Snow, Mud, Sweat and Tears: An Actif Epica First

It’s the middle of peak winter in Manitoba and tears are rolling down my face in pain and despair.

WRITTEN BY

Gaurav Madan

I collapse onto a half-frozen pile of mud in the middle of nowhere, some place in South of Winnipeg in the freezing cold midnight. I’m not even sure where I am. All I know is that I have little over 6 hours to finish this race, Actif Epica – the ultramarathon that I’ve been training for months to do.

© Kevin B Desaulniers

Actif Epica is a 120 km long self-supported race in peak winter of Manitoba. Unlike other races, there is no support available of any kind, you carry all your needs like water, food, survival gear and clothes in a backpack from the start to finish. Temperatures are generally 30 degrees below freezing with winds at 50 kilometers an hour. This is among the toughest races Canada has to test your will and endurance. And on top of all of that, race officials confirmed the conditions this year were the worst they’d seen.

Read the news report about Gaurav’s epic accomplishment of becoming the first Indian-born runner to complete the Actif Epica.

There are 5 checkpoints where I must report to within the 25 hour time limit – St. Pierre-Jolys (28 km), Crystal Springs (43 km), Niverville (63 km), St. Adolphe (75 km) and University of Manitoba (104 km). Sounds straightforward, but the problem is the route is not marked. I have to follow hand scribbled directions and use my GPS to find my way in a landscape I’d never been to before.

© Dan Lockery

My GPS is dead so I look at the hard copy of the race directions. They suggest a left turn about a kilometer from the trailhead, and I’ve been walking for more than an hour with no left turn in sight. I’m exhausted, getting cold, and have bad blisters that are bleeding. For the past 19 hours, I’ve battered through a rough frozen lake, miles of Manitoba mud, soft deep snow and endless stretches of vast-frozen prairies – all this with a bad stomach. I’m throwing up every 10 minutes if I eat. My body has surrendered to my life’s biggest race, and I still have 40 km to run. I think my battle is over. I’m lost.

© Dallas Sigurdur

As I lay in the mud, I can hear sounds of coyotes and see an array of flickering lights at a far distance. While still trying to muster some energy to continue, I think maybe the lights could be the flood bank, the one all racers must cross to get to the Highway 200 to finish. If it is the flood bank, I think I can follow and still finish. But, if I am on the wrong trail, this is the end.

As I push my glasses up and try to focus my weak eyes on the lights, I am reminded of what got me here in the first place. Like a movie looped in fast forward, under the fading glare of those flickering lights, I can see myself sitting in front of the television, lonely in my room as a 12-year-old in New Delhi India, watching a BBC documentary on Iditarod – The Last Great Race on the planet. It’s a 1000 mile long dog sled race in dead of winter in Alaska from Anchorage to Nome in far West.
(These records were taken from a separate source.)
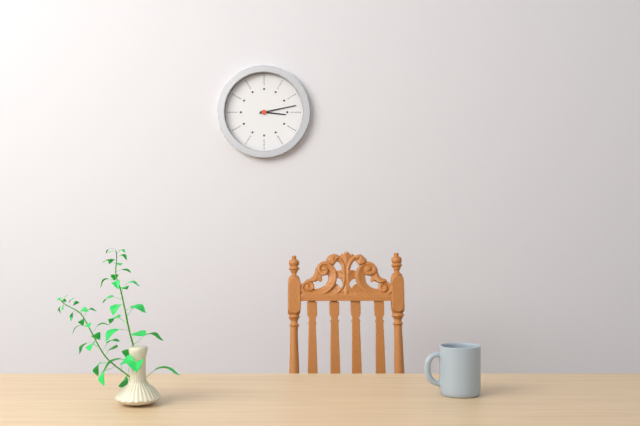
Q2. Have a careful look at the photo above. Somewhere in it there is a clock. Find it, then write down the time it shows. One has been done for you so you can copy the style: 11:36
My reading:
3:13
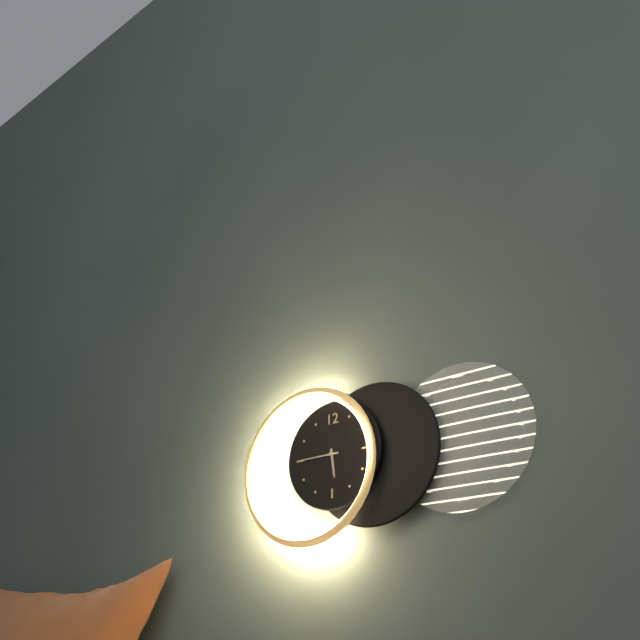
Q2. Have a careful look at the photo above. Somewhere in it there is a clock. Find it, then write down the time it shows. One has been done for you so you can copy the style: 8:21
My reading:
5:45
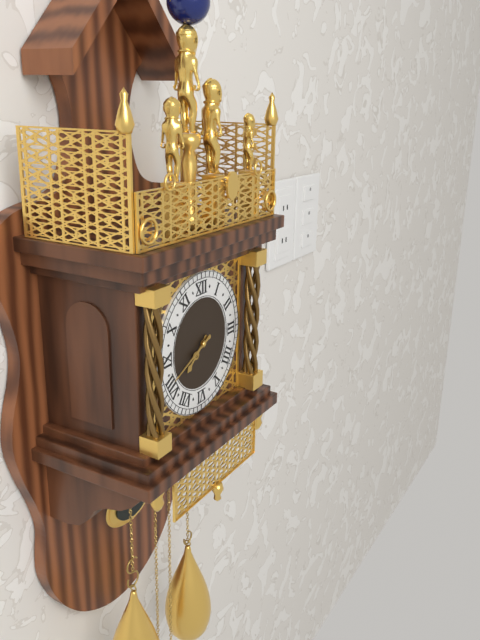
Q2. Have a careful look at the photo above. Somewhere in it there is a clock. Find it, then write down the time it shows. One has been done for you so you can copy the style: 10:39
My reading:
7:41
I dreamed of racing that trail one day. But how? I was short, weak and not as strong as my friends. Nevertheless, I still wanted to do it. I saw Iditarod as the greatest accomplishment a human could possibly make against nature. I thought Iditarod could be a way to prove that I was not weak. I was much more than this fragile body. But even with the will, I lived in New Delhi, so I knew I could never be a musher. Over time, I bargained with myself and said: “What if I walk that trail?” That changed everything. I no longer want to be dragged by the dogs. I want to be the dog!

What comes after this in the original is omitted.